Today a small number of white sturgeon spawn in a short stretch of river downstream of Bonner’s Ferry. Ireland said it’s not clear whether the sturgeon spawned upstream in Montana before the dam or not, but she said the Kootenai Tribal Sturgeon Hatchery has been planting thousands of juvenile sturgeon in Montana, as well as Idaho, with the hopes of future spawning. White sturgeon officially occupy the river all the way up to Kootenai Falls in Montana.

Greenwald points out that the sturgeon aren’t alone in their decline in the Kootenai River system, noting that burbot, bull trout and rainbow trout are also in trouble, which he says “is a tragedy.”

“It’s indicative of the decline of the river overall,” Greenwald added. “It’s a fairly bleak situation.”

Conservation, Litigation and Settlement
For all practical purposes, conservation efforts began in 1979 when Montana banned sturgeon fishing and Idaho followed soon after. But the big push began in 1991 with the completion of the Kootenai hatchery, which has released thousands of juvenile sturgeon into the wild. The tribe’s Fish and Wildlife program has also been instrumental in researching habitat conditions.

The juvenile fish are tagged and biologists monitor their movement and survival rates, which Ireland said are 60 percent through the first year and 90 percent thereafter.
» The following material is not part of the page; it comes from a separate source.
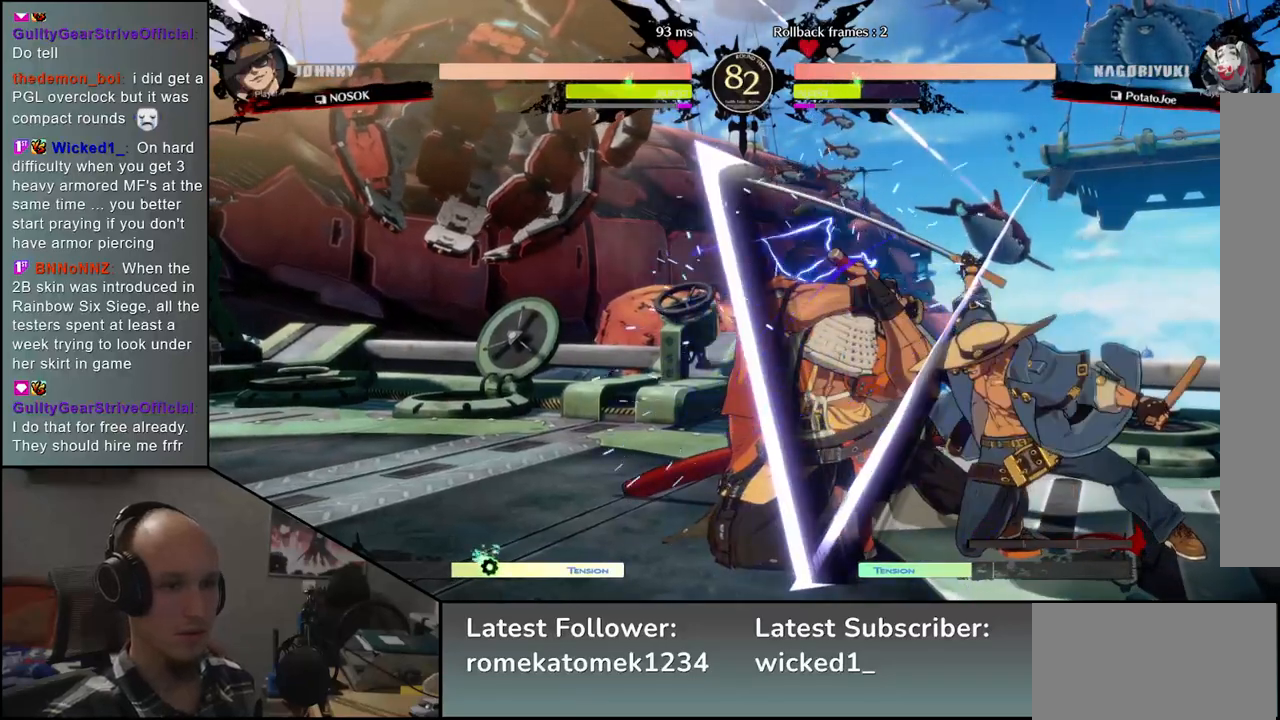
{"buttons": [], "left_stick": "down-left", "events": [[183, "left_stick", "up-left"], [350, "left_stick", "down-left"]]}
None of the released fish, however, have reached the mature spawning age of 25 to 30 years old, so Ireland said it’s impossible to know how many of those fish will be able to spawn in the wild, which is the ultimate goal. The Kootenai Tribe, along with operating the hatchery, is in charge of carrying out a habitat restoration plan and will have a master plan completed by the end of the year.

“White sturgeon have a cultural and a spiritual significance for the tribe,” Ireland said. “They are revered for their longevity.”
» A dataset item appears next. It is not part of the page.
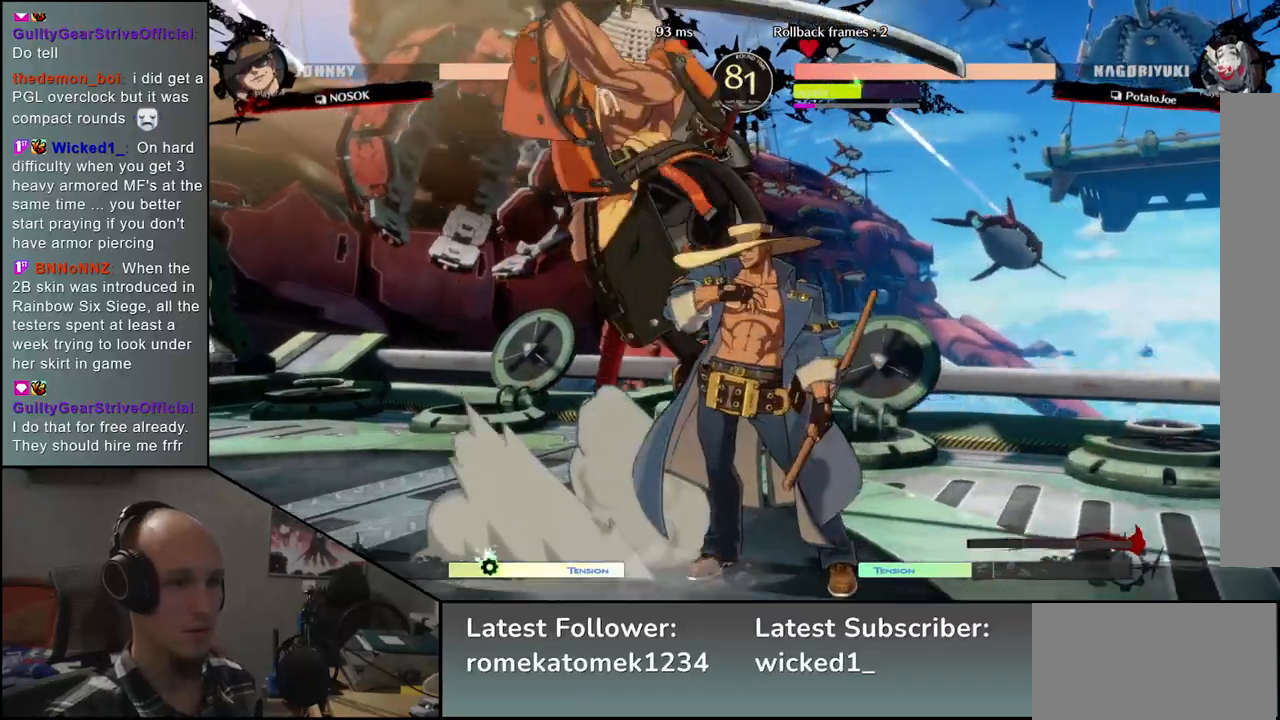
{"buttons": [], "left_stick": "center", "events": [[283, "L2", "down"], [350, "left_stick", "center"], [367, "L2", "up"]]}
Much of the past decade has been marked by squabbles between environmental groups, such as the Center for Biological Diversity, and the Corps and FWS. Initial debate centered around a critical habitat designation and the adequacy of measures taken by the Corps to stay true to that designation, with Greenwald contending that the Corps “dragged its feet” and was “incredibly inept.” When discussion turned to releasing substantially more water from the dam via spillways, Montana and the Kootenai Tribe also intervened, on opposite sides, to protect their interests.

As it stands, the Corps will continue its efforts to maintain consistent water temperatures and find appropriate water flows through 2009. If those efforts are deemed insufficient by the various groups, the Corps may be authorized to release water in its spillways. Meanwhile, the Kootenai Tribe will work on its habitat restoration plan.
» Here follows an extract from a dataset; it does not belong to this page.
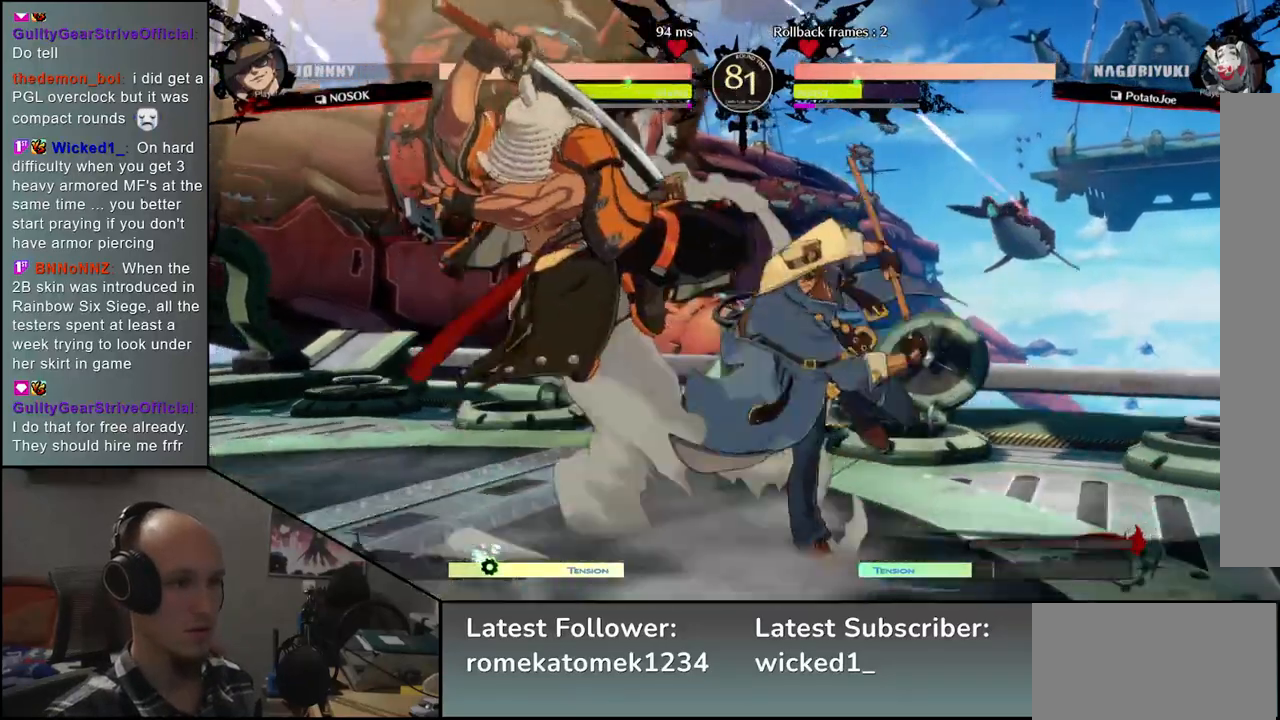
{"buttons": ["TRIANGLE"], "left_stick": "center", "events": [[67, "TRIANGLE", "down"], [167, "TRIANGLE", "up"], [267, "TRIANGLE", "down"], [350, "TRIANGLE", "up"], [450, "TRIANGLE", "down"]]}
Greg Hoffman, a fisheries biologist for the Corps, said by using better technology and learning from past efforts, the Corps has figured out how to maintain consistent water temperatures over the past three years. That consistency, he said, is an encouraging sign for the future of sturgeon recovery.

“We’ve really got a handle on that consistent temperature, which really kind of emulates what happened pre-dam,” Hoffman said, “just trying to copy what Mother Nature did prior to the dam.”

With the historic agreement, Ireland marvels at how far recovery efforts have come.

“It’s grown from a small, low-capital project to a central project for the U.S. Fish and Wildlife,” Ireland said.